A Brief History of Physician Self-Referral
The practice of “physician self-referrals” has undergone a number of regulations since 1989. Combined, these self-referral laws prohibit government-backed payments from Medicare and Medicaid when a physician refers any of ten “designated health services” (DHS) to an entity where the physician or his immediate family member has a financial relationship unless an exemption applies. Again, these laws pertain specifically to physicians.
In 1989 congress included a provision in the Omnibus Budget Reconciliation Act (OBRA 1989). This provision prohibited self-referrals for clinical laboratory services under the Medicare program, beginning January 1 of 1992. This provision was more popularly known as “Stark I”.
Again in 1993, Congress implemented The Omnibus Budget Reconciliation Act (OBRA 1993) and expanded this restriction to include a broader range of health services and applied it to both Medicare and Medicaid. This provision, often referred to as “Stark II”, specified more clearly the exceptions to the initial law.

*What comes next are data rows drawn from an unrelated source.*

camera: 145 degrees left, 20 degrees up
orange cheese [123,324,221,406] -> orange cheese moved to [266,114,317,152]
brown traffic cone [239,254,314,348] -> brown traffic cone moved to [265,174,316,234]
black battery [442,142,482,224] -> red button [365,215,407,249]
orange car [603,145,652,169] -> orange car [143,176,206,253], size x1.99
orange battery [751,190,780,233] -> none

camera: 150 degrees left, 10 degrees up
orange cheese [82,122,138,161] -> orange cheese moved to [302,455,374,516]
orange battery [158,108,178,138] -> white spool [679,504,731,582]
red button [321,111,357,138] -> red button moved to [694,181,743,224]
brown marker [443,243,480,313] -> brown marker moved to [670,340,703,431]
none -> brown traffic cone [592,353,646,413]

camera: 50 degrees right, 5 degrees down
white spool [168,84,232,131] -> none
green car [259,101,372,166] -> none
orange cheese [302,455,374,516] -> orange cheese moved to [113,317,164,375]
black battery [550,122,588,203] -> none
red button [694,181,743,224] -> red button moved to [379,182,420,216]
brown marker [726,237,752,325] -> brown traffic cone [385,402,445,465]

Exceptions to Stark I and Stark II
Both provisions were put into effect to prohibit the practice of physician self-referral. However, employees and contractors of physicians are exempt from this law when providing in-office ancillary services. Furthermore, physician employees or contractors are exempt from these provisions under the condition that their services are:
• supervised either by the referring physician or by a physician also belonging to the same group practice
• performed in a location where the referring or group physician provides non-DHS services; or in a centralized site used exclusively by the group for providing DHS
• billed by the physician overseeing the services, by a group practice to which the physician belongs, or by an entity that is owned entirely by such a physician or group practice
Additionally, certain financial relationships between an audiologist or speech-language pathologist and physician are protected as long as requirements outlined in the “safe harbor” regulations are adhered to.

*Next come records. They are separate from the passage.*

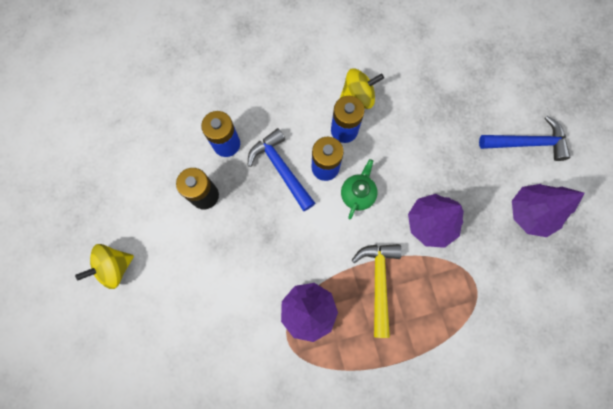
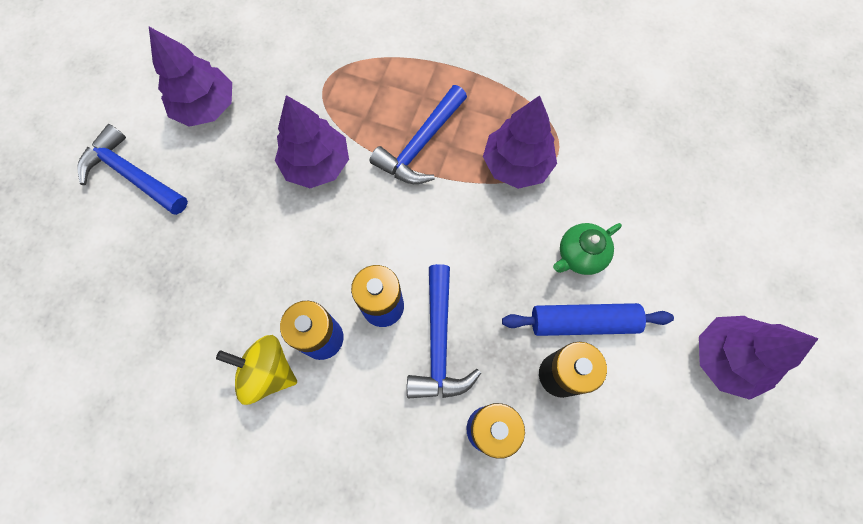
camera: 145 degrees left, 5 degrees down
yellow spinning top [75,244,134,289] -> purple tree [699,316,819,400]
green teapot [341,159,378,219] -> green teapot moved to [553,223,622,275]
yellow hammer [351,244,402,338] -> blue hammer [369,85,467,184]
none -> blue rolling pin [502,303,674,336]

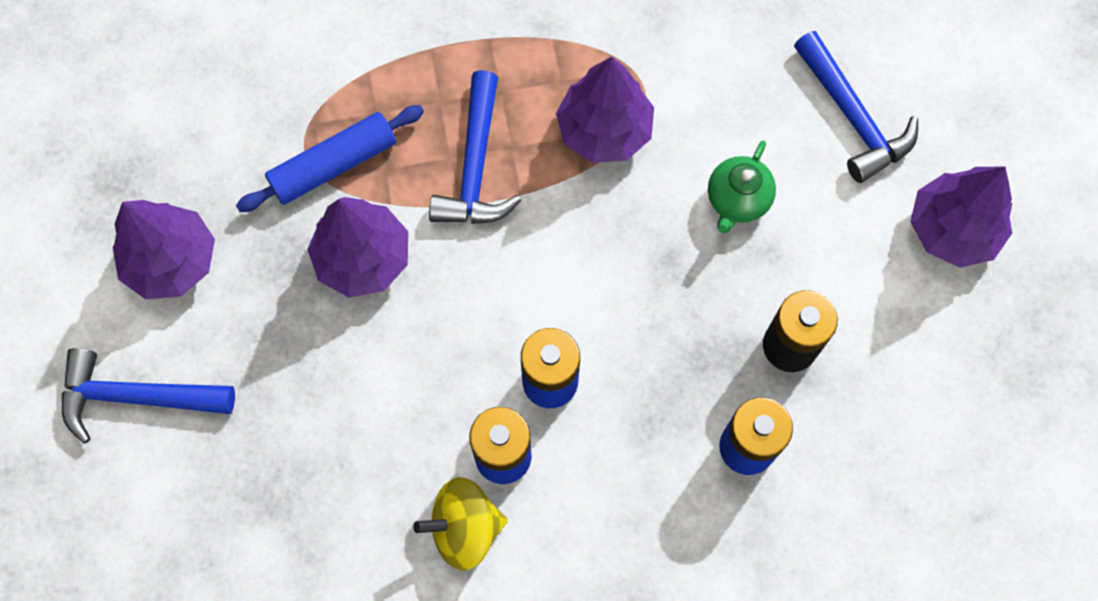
camera: 30 degrees left, 0 degrees up
blue hammer [407,264,481,398] -> blue hammer moved to [794,31,918,183]
blue rolling pin [502,303,674,336] -> blue rolling pin moved to [236,105,424,212]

The GAO and Physician Self-Referral
The U.S. Government Accountability Office (GAO) is an independent, nonpartisan agency that works for Congress, and is often referred to as the “congressional watchdog”. From 2010 to 2014, the GAO focused specifically on gathering data regarding this practice of physician self-referral. The resulting 4 reports examined services that included advanced imaging, radiation therapy, anatomic pathology and physical therapy. These GAO reports are the most recent audit of physicians who refer their patients to service facilities wherein these physicians (or an immediate family member) have a financial interest.
In February of 2015, the Journal of the American Medical Association published and article by Dr. Eli Y. Adashi, MD and MS and Robert P. Kocher, MD. This article shares the findings from the GAO’s reports, examines the topic of physician self-referral, considers the regulatory system in which it continues, and presents potential solutions to this challenge.
This recent attention on the topic suggests the importance for physicians and secondary businesses to familiarize themselves fully with these laws and provisions, and conduct themselves in full adherence to said laws.